According to Anadolu Agency (AA) reports on Sunday, U.S. officials have called on the FSA and the National Coalition for Syrian Revolutionary and Opposition Forces (SMDK) to not support the planned offensive.

"Any participation by the Syrian National Coalition or the FSA in any way is an attack on the U.S. and the coalition forces, and it will lead to direct confrontation with coalition forces and the U.S. that will fully destroy the relations between the U.S. and the Syrian National Coalition and the Free Syrian Army," the message said.

Ayman al-Asimi, spokesman of the Syrian opposition, also responded to U.S. threats on Sunday, saying that they are resolute on supporting the Turkish offensive no matter what the U.S. says.

The opposition forces in Idlib are also supporting Turkey's offensive; the National liberation Front, also part of the FSA, announced yesterday in a written statement that they will side with the Turkish military against the YPG.

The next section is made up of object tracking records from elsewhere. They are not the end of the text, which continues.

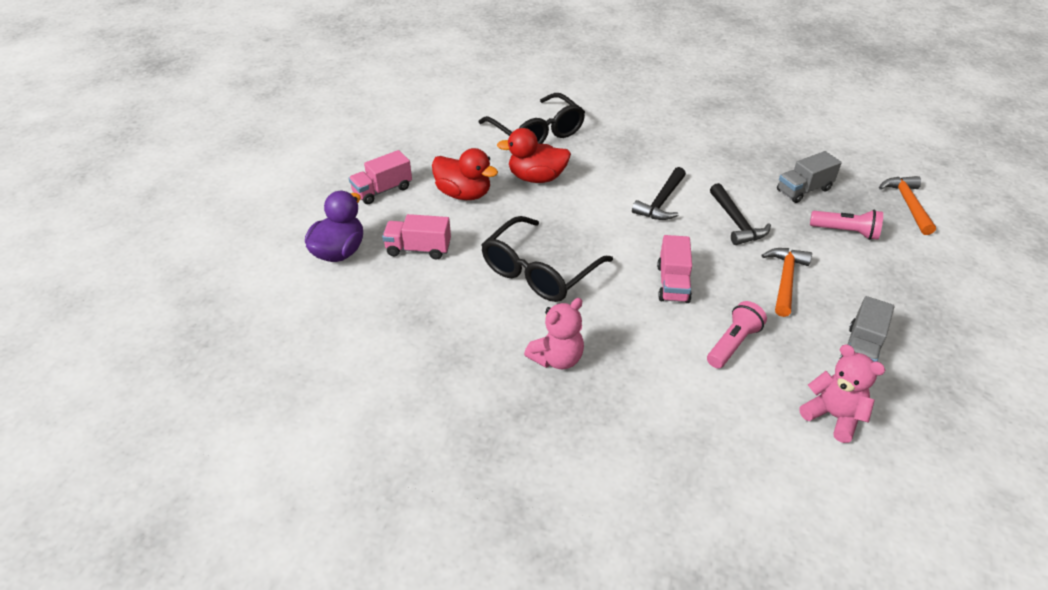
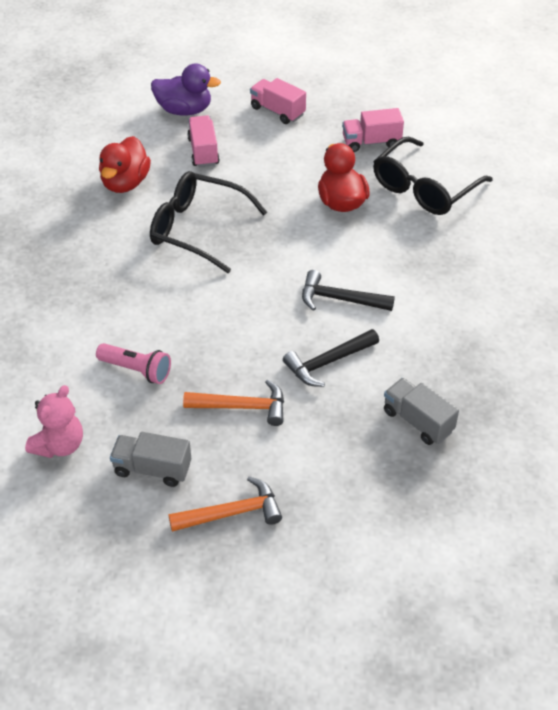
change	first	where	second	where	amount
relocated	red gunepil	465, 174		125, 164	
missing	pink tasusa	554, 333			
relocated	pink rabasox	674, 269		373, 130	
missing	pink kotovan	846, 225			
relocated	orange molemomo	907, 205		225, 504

After Erdoğan said Wednesday that Turkey would launch an operation within days east of the Euphrates to clear the region of the YPG, the SMDK voiced its support for the planned offensive.

The FSA participated in both of the previous Turkish offensives in northern Syria. Commenting on the YPG's activities along Turkey's borders, Erdoğan on Saturday warned the terrorist group that those tunnels and trenches would become their graves if they continue to disrupt peace in the region and threaten Turkey's national security.

He reiterated that Turkey was "determined to bring peace and security" to areas east of the Euphrates river in northern Syria.